Jaime Gili, Loop installation, 2022, courtesy of Eva Herzog

The theme of reproduction, and of evolution is clear in his work. As he said in a recent interview, he hopes to his work will be remembered for trying to save things for Modernism that was positive for the future. To Gili, Venezuelan modernism was characterised by the way that it was linked not only to its audience but also linked through the various mediums which it embraced, from music to sculpture and architecture to drama.

This interlinking of mediums is something which Gili will be ‘re — embracing’ in a way, with his performance of ‘Loop Pavilion’ on the 25th of February at Cecilia Brunson Projects. This multi-screen video and slide projection uses imagery from several generations of Venezuelan artists, across several mediums. For an artist used primarily to working alone in the studio, on canvases that can only suggest, rather than depict temporal movements, embracing the collaborative form was a learning experience for Gili. The new medium required new knowledge and relearning the decision making process in his own creative mediums.

Jaime Gili, Loop installation, 2022, courtesy of Eva Herzog

The works are presented in a hugely striking manner. Hung away from the white walls, these non-traditionally shaped canvases mimic not the white cube aesthetic which has become so popular in recent years for gallery visuals, but the hangings styles of 20th century art fairs, at which Venezuelan artists were once regular attendees. Similarly, the every day wooden floors have been replaced with plush red carpets, a throw back to another time when art fairs are so often held in tents these days. The hang allows viewers to walk through the canvases, not only appreciating their size, but also the complexity of the construction behind the unusually shaped canvases.

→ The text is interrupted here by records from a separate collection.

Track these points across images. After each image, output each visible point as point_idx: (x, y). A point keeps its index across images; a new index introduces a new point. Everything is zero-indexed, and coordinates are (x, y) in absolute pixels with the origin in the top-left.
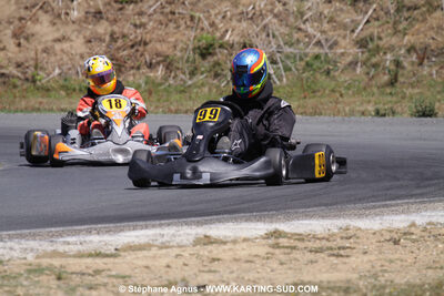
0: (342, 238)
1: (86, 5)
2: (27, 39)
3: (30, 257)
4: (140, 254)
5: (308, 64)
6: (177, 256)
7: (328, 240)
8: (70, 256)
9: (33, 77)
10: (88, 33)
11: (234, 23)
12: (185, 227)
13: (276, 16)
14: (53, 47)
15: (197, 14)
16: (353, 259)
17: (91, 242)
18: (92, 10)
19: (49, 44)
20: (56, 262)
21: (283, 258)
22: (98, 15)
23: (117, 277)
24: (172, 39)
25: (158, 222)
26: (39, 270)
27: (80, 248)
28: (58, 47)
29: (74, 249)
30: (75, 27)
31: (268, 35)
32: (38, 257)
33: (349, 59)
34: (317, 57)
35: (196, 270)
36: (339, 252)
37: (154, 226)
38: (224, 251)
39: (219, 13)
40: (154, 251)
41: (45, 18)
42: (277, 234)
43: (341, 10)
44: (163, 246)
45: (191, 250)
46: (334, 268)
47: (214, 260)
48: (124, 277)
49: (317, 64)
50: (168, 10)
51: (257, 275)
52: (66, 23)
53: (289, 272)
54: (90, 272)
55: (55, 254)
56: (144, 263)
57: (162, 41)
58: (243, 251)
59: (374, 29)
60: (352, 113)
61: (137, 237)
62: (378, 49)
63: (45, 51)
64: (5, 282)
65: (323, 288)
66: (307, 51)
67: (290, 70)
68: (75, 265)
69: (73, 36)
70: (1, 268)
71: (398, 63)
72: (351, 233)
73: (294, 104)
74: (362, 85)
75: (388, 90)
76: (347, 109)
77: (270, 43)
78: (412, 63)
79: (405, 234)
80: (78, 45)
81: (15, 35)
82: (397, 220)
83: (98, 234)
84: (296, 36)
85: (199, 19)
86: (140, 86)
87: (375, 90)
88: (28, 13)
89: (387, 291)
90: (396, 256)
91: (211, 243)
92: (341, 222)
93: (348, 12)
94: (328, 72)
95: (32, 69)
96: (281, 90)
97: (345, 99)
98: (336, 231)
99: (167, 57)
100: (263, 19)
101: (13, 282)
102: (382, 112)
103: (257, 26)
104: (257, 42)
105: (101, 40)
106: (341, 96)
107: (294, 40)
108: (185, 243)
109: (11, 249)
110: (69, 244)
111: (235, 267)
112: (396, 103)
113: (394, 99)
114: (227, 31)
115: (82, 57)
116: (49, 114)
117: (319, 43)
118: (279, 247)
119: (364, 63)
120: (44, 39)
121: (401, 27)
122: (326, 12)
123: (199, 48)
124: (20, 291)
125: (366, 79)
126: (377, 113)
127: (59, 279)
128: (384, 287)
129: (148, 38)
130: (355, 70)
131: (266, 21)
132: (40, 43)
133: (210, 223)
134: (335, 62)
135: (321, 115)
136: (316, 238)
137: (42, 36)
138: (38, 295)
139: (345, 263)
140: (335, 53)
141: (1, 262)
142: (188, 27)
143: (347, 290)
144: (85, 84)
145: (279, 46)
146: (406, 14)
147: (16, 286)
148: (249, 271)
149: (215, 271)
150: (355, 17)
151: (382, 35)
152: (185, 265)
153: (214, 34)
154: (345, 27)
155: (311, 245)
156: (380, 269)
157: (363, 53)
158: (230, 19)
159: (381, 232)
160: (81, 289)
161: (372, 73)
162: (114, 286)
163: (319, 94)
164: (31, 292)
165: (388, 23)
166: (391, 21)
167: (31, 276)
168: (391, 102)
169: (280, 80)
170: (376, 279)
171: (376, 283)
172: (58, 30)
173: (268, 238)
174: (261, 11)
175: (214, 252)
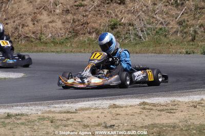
0: (172, 105)
1: (63, 7)
2: (37, 22)
3: (40, 113)
4: (86, 112)
5: (157, 32)
6: (102, 113)
7: (166, 106)
8: (56, 113)
9: (40, 38)
10: (63, 19)
11: (126, 15)
12: (105, 101)
13: (143, 12)
14: (48, 25)
15: (110, 11)
16: (177, 114)
17: (65, 107)
18: (65, 9)
19: (47, 24)
20: (51, 115)
21: (147, 114)
22: (68, 11)
23: (76, 121)
24: (99, 22)
26: (43, 119)
27: (61, 109)
28: (50, 25)
29: (58, 110)
30: (58, 16)
31: (140, 20)
32: (42, 113)
33: (175, 30)
34: (161, 29)
35: (110, 119)
36: (170, 111)
37: (92, 100)
38: (122, 110)
39: (119, 10)
40: (92, 110)
41: (45, 13)
42: (144, 103)
43: (172, 9)
44: (96, 109)
45: (107, 110)
46: (169, 118)
47: (117, 114)
48: (79, 122)
49: (161, 32)
50: (97, 9)
51: (136, 121)
52: (54, 15)
53: (150, 119)
54: (65, 119)
55: (50, 112)
56: (88, 116)
57: (95, 22)
58: (130, 111)
59: (185, 17)
60: (176, 53)
61: (85, 105)
62: (187, 26)
63: (45, 26)
64: (29, 124)
65: (164, 126)
66: (157, 26)
67: (149, 34)
68: (58, 116)
69: (57, 20)
70: (27, 118)
71: (195, 32)
72: (176, 103)
73: (151, 49)
74: (180, 41)
75: (191, 43)
76: (174, 51)
77: (141, 23)
78: (202, 32)
79: (199, 103)
80: (59, 24)
81: (32, 20)
82: (196, 98)
83: (68, 103)
84: (152, 20)
85: (111, 13)
86: (85, 41)
87: (185, 43)
88: (38, 10)
89: (191, 127)
90: (195, 113)
91: (116, 107)
92: (172, 99)
93: (174, 10)
94: (166, 36)
95: (40, 34)
96: (145, 43)
97: (173, 47)
98: (169, 102)
99: (97, 29)
100: (138, 13)
101: (32, 124)
102: (189, 52)
103: (135, 16)
104: (135, 23)
105: (69, 22)
106: (171, 45)
107: (151, 22)
108: (105, 107)
109: (31, 110)
110: (56, 107)
111: (126, 117)
112: (195, 48)
113: (194, 47)
114: (122, 18)
115: (61, 29)
116: (47, 53)
117: (161, 23)
118: (145, 109)
119: (181, 32)
120: (44, 22)
121: (197, 16)
122: (165, 10)
123: (111, 25)
124: (35, 127)
125: (182, 38)
126: (187, 53)
127: (52, 122)
128: (190, 126)
129: (89, 21)
130: (177, 34)
131: (139, 14)
132: (43, 23)
133: (116, 99)
134: (169, 31)
135: (162, 53)
136: (161, 105)
137: (44, 20)
138: (43, 129)
139: (173, 116)
140: (168, 28)
141: (27, 115)
142: (106, 16)
143: (174, 127)
144: (62, 41)
145: (145, 24)
146: (199, 11)
147: (34, 125)
148: (132, 119)
149: (118, 119)
150: (177, 12)
151: (189, 20)
152: (105, 116)
153: (117, 19)
154: (173, 16)
155: (159, 108)
156: (188, 118)
157: (180, 27)
158: (124, 13)
159: (188, 103)
160: (61, 126)
161: (184, 36)
162: (75, 125)
163: (162, 45)
164: (40, 128)
165: (191, 14)
166: (193, 14)
167: (40, 121)
168: (192, 48)
169: (145, 39)
170: (187, 122)
171: (187, 124)
172: (50, 18)
173: (141, 105)
174: (137, 9)
175: (118, 111)
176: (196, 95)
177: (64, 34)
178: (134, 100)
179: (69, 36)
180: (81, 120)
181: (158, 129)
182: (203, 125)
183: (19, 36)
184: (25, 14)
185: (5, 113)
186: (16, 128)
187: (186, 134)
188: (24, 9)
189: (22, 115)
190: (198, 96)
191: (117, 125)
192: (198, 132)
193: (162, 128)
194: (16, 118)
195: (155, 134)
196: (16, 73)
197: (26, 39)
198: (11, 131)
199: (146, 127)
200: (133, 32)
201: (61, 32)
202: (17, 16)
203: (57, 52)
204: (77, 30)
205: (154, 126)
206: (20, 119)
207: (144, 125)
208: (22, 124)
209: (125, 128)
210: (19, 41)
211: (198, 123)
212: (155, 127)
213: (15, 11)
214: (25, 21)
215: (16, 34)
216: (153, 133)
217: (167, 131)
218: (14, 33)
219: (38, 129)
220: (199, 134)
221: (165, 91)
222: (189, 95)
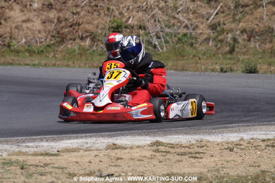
0: (198, 147)
2: (5, 20)
3: (5, 155)
4: (73, 154)
5: (179, 39)
6: (96, 156)
7: (189, 148)
8: (30, 155)
10: (44, 17)
11: (134, 13)
12: (101, 138)
13: (160, 9)
14: (22, 25)
15: (112, 7)
16: (204, 160)
17: (42, 146)
18: (46, 3)
19: (20, 23)
20: (21, 158)
21: (161, 158)
22: (50, 6)
23: (58, 168)
24: (96, 22)
25: (84, 135)
26: (10, 163)
27: (35, 149)
28: (25, 25)
29: (32, 150)
30: (36, 13)
31: (155, 21)
32: (9, 155)
33: (205, 36)
34: (185, 35)
35: (107, 165)
36: (195, 156)
37: (82, 137)
38: (125, 153)
39: (125, 6)
40: (81, 152)
41: (17, 8)
42: (158, 144)
43: (201, 6)
44: (87, 150)
45: (104, 152)
46: (192, 165)
47: (118, 159)
48: (62, 168)
49: (185, 39)
50: (93, 4)
51: (145, 169)
52: (30, 11)
53: (165, 167)
54: (42, 165)
55: (20, 153)
56: (75, 160)
57: (89, 23)
58: (137, 154)
59: (221, 18)
60: (206, 70)
61: (71, 143)
62: (223, 31)
63: (17, 27)
66: (179, 31)
67: (168, 42)
68: (32, 160)
69: (34, 19)
71: (235, 40)
72: (203, 144)
73: (171, 64)
74: (212, 53)
75: (229, 56)
76: (203, 67)
77: (156, 25)
78: (244, 40)
79: (237, 145)
80: (37, 25)
82: (232, 136)
83: (47, 141)
84: (172, 21)
85: (113, 10)
86: (75, 51)
87: (220, 55)
88: (7, 4)
89: (225, 180)
90: (231, 158)
91: (117, 148)
92: (198, 137)
93: (205, 7)
94: (192, 45)
95: (8, 38)
96: (162, 55)
97: (202, 61)
98: (194, 142)
99: (93, 33)
100: (152, 11)
102: (224, 70)
103: (149, 15)
104: (148, 25)
105: (52, 22)
106: (200, 59)
107: (171, 24)
108: (100, 147)
110: (29, 147)
111: (131, 163)
112: (233, 64)
113: (232, 62)
114: (130, 18)
115: (40, 32)
116: (18, 67)
117: (186, 26)
118: (159, 152)
119: (214, 39)
120: (16, 21)
121: (237, 17)
122: (191, 7)
123: (112, 27)
125: (215, 49)
126: (222, 70)
127: (22, 168)
128: (223, 177)
129: (81, 21)
130: (208, 43)
131: (154, 12)
132: (13, 23)
133: (117, 135)
134: (196, 38)
135: (186, 70)
136: (181, 146)
137: (15, 19)
138: (9, 178)
139: (199, 162)
140: (196, 33)
142: (105, 15)
143: (200, 179)
144: (41, 49)
145: (162, 28)
146: (241, 10)
148: (140, 166)
149: (119, 166)
150: (209, 11)
151: (226, 22)
152: (101, 161)
153: (121, 19)
154: (203, 17)
155: (179, 150)
156: (221, 166)
157: (213, 33)
158: (132, 10)
159: (222, 144)
160: (36, 175)
161: (219, 46)
162: (56, 174)
163: (186, 58)
164: (5, 176)
165: (229, 15)
166: (232, 14)
167: (5, 166)
168: (230, 64)
169: (162, 49)
170: (218, 172)
171: (218, 175)
172: (25, 15)
173: (152, 146)
174: (151, 5)
175: (119, 154)
176: (232, 132)
177: (43, 39)
178: (143, 138)
179: (52, 42)
180: (64, 166)
182: (242, 177)
190: (236, 134)
191: (117, 174)
200: (145, 39)
201: (39, 36)
203: (34, 65)
204: (63, 34)
211: (235, 174)
221: (189, 126)
222: (223, 132)
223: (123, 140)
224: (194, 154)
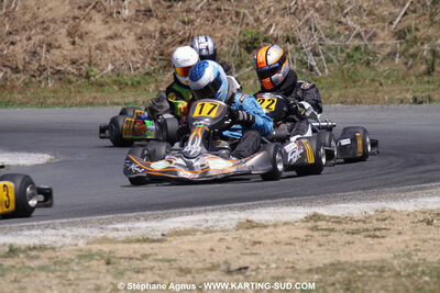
0: (378, 220)
1: (136, 4)
2: (81, 37)
3: (81, 244)
4: (185, 238)
5: (349, 56)
6: (221, 240)
7: (364, 222)
8: (118, 242)
9: (87, 73)
10: (139, 31)
11: (278, 18)
12: (229, 212)
13: (317, 10)
14: (106, 44)
15: (242, 11)
16: (388, 239)
17: (139, 228)
18: (143, 8)
19: (102, 41)
20: (106, 248)
21: (322, 240)
22: (148, 13)
23: (163, 260)
24: (218, 35)
25: (203, 208)
26: (89, 256)
27: (128, 233)
28: (110, 44)
29: (123, 235)
30: (126, 25)
31: (310, 29)
32: (88, 243)
33: (388, 50)
34: (357, 49)
35: (238, 254)
36: (373, 234)
37: (199, 212)
38: (265, 234)
39: (264, 8)
40: (199, 235)
41: (98, 17)
42: (316, 217)
43: (379, 3)
44: (208, 231)
45: (234, 234)
46: (370, 248)
47: (255, 243)
48: (169, 261)
49: (357, 56)
50: (214, 7)
51: (297, 257)
52: (118, 22)
53: (328, 253)
54: (138, 256)
55: (105, 240)
56: (190, 247)
58: (283, 234)
59: (412, 21)
60: (391, 101)
61: (182, 222)
62: (415, 40)
63: (98, 48)
64: (58, 268)
65: (358, 268)
66: (348, 43)
67: (332, 61)
68: (123, 250)
69: (125, 34)
70: (53, 254)
71: (434, 53)
72: (386, 214)
73: (336, 94)
74: (401, 75)
75: (426, 79)
76: (386, 97)
77: (312, 36)
79: (438, 215)
80: (129, 42)
81: (70, 34)
82: (431, 202)
83: (146, 220)
84: (337, 29)
85: (244, 15)
87: (413, 79)
88: (82, 12)
89: (420, 269)
90: (429, 236)
91: (253, 227)
92: (378, 205)
93: (386, 5)
94: (368, 63)
95: (86, 65)
96: (323, 80)
97: (385, 88)
98: (372, 213)
100: (305, 14)
101: (65, 268)
102: (419, 99)
103: (300, 20)
104: (299, 35)
105: (153, 37)
106: (381, 85)
107: (335, 32)
108: (228, 227)
109: (63, 236)
110: (117, 230)
111: (275, 249)
112: (433, 90)
113: (432, 87)
114: (271, 26)
115: (133, 53)
116: (102, 109)
117: (358, 35)
118: (318, 230)
119: (402, 54)
120: (97, 37)
121: (437, 19)
122: (365, 5)
123: (245, 42)
124: (71, 276)
125: (404, 68)
126: (415, 101)
127: (108, 263)
128: (417, 265)
129: (195, 33)
130: (393, 59)
131: (308, 16)
132: (93, 41)
133: (249, 208)
134: (375, 53)
135: (360, 103)
136: (352, 220)
137: (95, 34)
138: (88, 279)
139: (381, 243)
140: (374, 45)
141: (53, 249)
142: (233, 23)
143: (381, 269)
144: (136, 79)
145: (321, 39)
147: (67, 271)
148: (288, 253)
149: (256, 254)
150: (393, 10)
151: (419, 26)
152: (228, 248)
153: (259, 28)
154: (384, 20)
155: (348, 227)
156: (413, 248)
157: (401, 44)
158: (274, 14)
159: (414, 214)
160: (129, 273)
161: (410, 63)
162: (160, 269)
163: (359, 83)
164: (81, 276)
165: (425, 14)
166: (428, 13)
167: (82, 261)
168: (428, 90)
169: (322, 71)
170: (410, 258)
171: (411, 262)
172: (110, 28)
173: (307, 221)
174: (303, 5)
175: (256, 235)
176: (432, 195)
177: (140, 63)
178: (293, 209)
179: (153, 68)
180: (173, 257)
181: (345, 275)
183: (42, 70)
184: (54, 21)
185: (4, 245)
186: (27, 279)
187: (408, 284)
188: (51, 9)
189: (42, 248)
190: (436, 199)
191: (253, 267)
192: (435, 279)
193: (354, 271)
194: (28, 257)
195: (337, 286)
196: (33, 155)
197: (56, 76)
198: (16, 285)
199: (318, 270)
200: (295, 57)
201: (134, 59)
202: (36, 26)
203: (126, 104)
204: (169, 54)
205: (336, 267)
206: (37, 257)
207: (315, 265)
208: (42, 268)
209: (273, 273)
210: (40, 82)
211: (435, 260)
212: (339, 270)
213: (30, 15)
214: (54, 37)
215: (35, 66)
216: (333, 284)
217: (365, 279)
218: (29, 63)
219: (76, 279)
220: (435, 283)
221: (364, 189)
222: (416, 196)
223: (263, 214)
224: (372, 230)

The importance of these international connections which once existed so easily is also not lost on Gili. When his father left Spain, he was not just fleeing for the nearest port, but in fact had a choice between a number of countries which recognised the necessity of having industrial workers skilled in basic tasks. In the modern world, despite fast travel and internet connection, it does seem that we are less connected than we once were.